On the technical track at All Things RTC, Scott Stephenson, CEO at DeepGram gave an in-depth presentation about next-gen speech recognition, specifically providing an overview of the past, present, and future of automatic speech recognition. In other words, machines learning to do it, not humans (since we already do this all the time).
As a company, DeepGram serves enterprise clients with customized speech recognition based on deep learning, transcription, multiple channel analysis, on a massive scale. Their focus is on real-time speech recognition in a corporate environment, such as with meetings or business phone calls, often with lower fidelity audio.
Speech: Where It All Begins
As Scott pointed out, speech is the most natural form of communication. The main problem in understanding it is figuring out the signal vs. the background interference. The way that machines have been able to achieve this has evolved greatly over the past few decades.

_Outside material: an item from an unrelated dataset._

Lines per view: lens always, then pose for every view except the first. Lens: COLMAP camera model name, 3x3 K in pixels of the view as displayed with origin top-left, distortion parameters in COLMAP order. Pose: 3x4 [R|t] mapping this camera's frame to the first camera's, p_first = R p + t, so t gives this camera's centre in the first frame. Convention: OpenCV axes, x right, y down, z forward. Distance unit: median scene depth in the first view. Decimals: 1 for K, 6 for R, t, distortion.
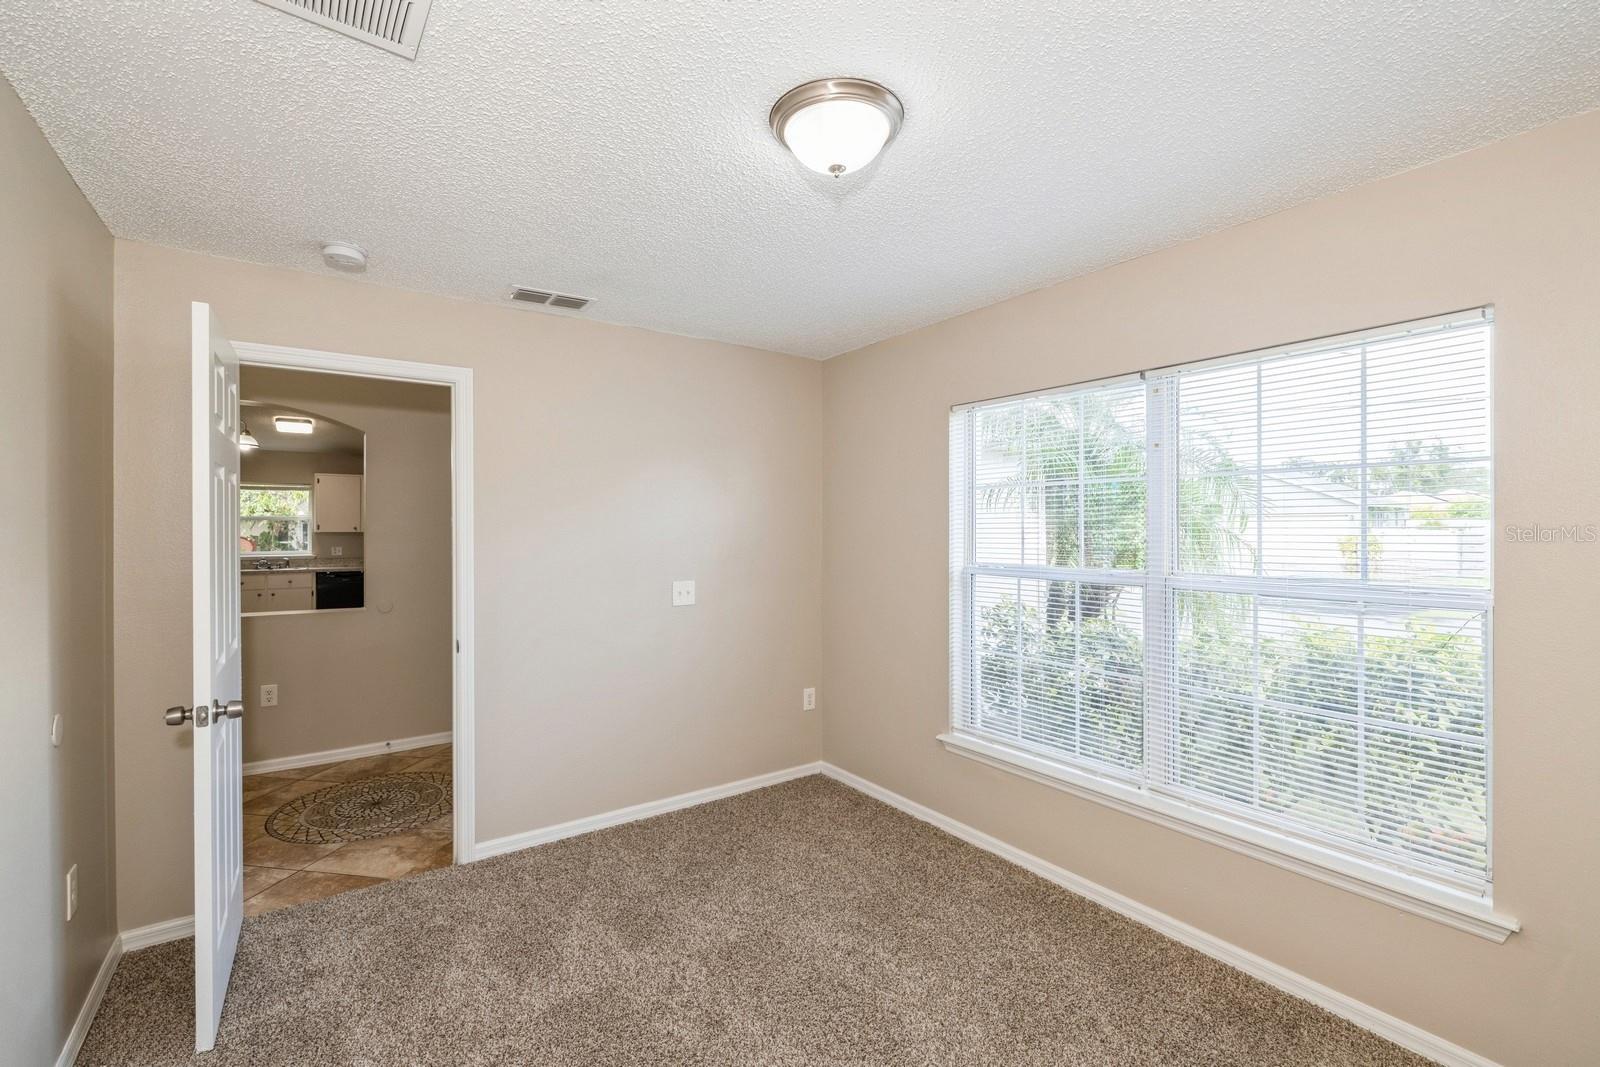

The Past of Speech Recognition
Back in the 1980s, certain acoustic models were established, with audio input being used to compute word options based on previously established vocabulary and speech patterns. The main problem with this was the extensive word matrices involved that made the process computationally intractable far too quickly. There were, simply put, too many options that required too much processing for the technology available at the time.
Over the years, into the 1990s-2000s, Dragon Voice became known as a promising platform that involved intensive training for individual users. Yet it could never replace typing as a form of traditional input and couldn’t be scaled across multiple users or customer bases. It remained limited in scope and performance.
The Present of Speech Recognition
Speech learning algorithms continued to evolve until we reached current day, with smart homes full of devices that respond to wake words, such as Google or Alexa. While a great leap forward in performance and functionality, these devices still are based on limited vocabulary and lack the general ability to decipher context. They’re helpful in simple use cases, but require hard-coded performance parameters and aren’t able to adapt to different users or situations well or filter out background noise.
The Future of Speech Recognition
Scott predicted that the future of speech recognition will be fueled by better hardware and machine learning organization, resulting in more powerful deep learning models that can be highly customized to the user (or company).
These deep neural networks, such as those employed by DeepGram, will involve active training and learning, with models understanding jargon and getting better at identifying disparate audio sources. It will essentially become “facial recognition” for words.
This training also involves input being shown to humans who then verify the output of the audio recognition system. Eventually, these systems will not only be able to be used for things like call transcriptions, but also for speaker identification, as well as labeling emotional context and other more ephemeral outputs.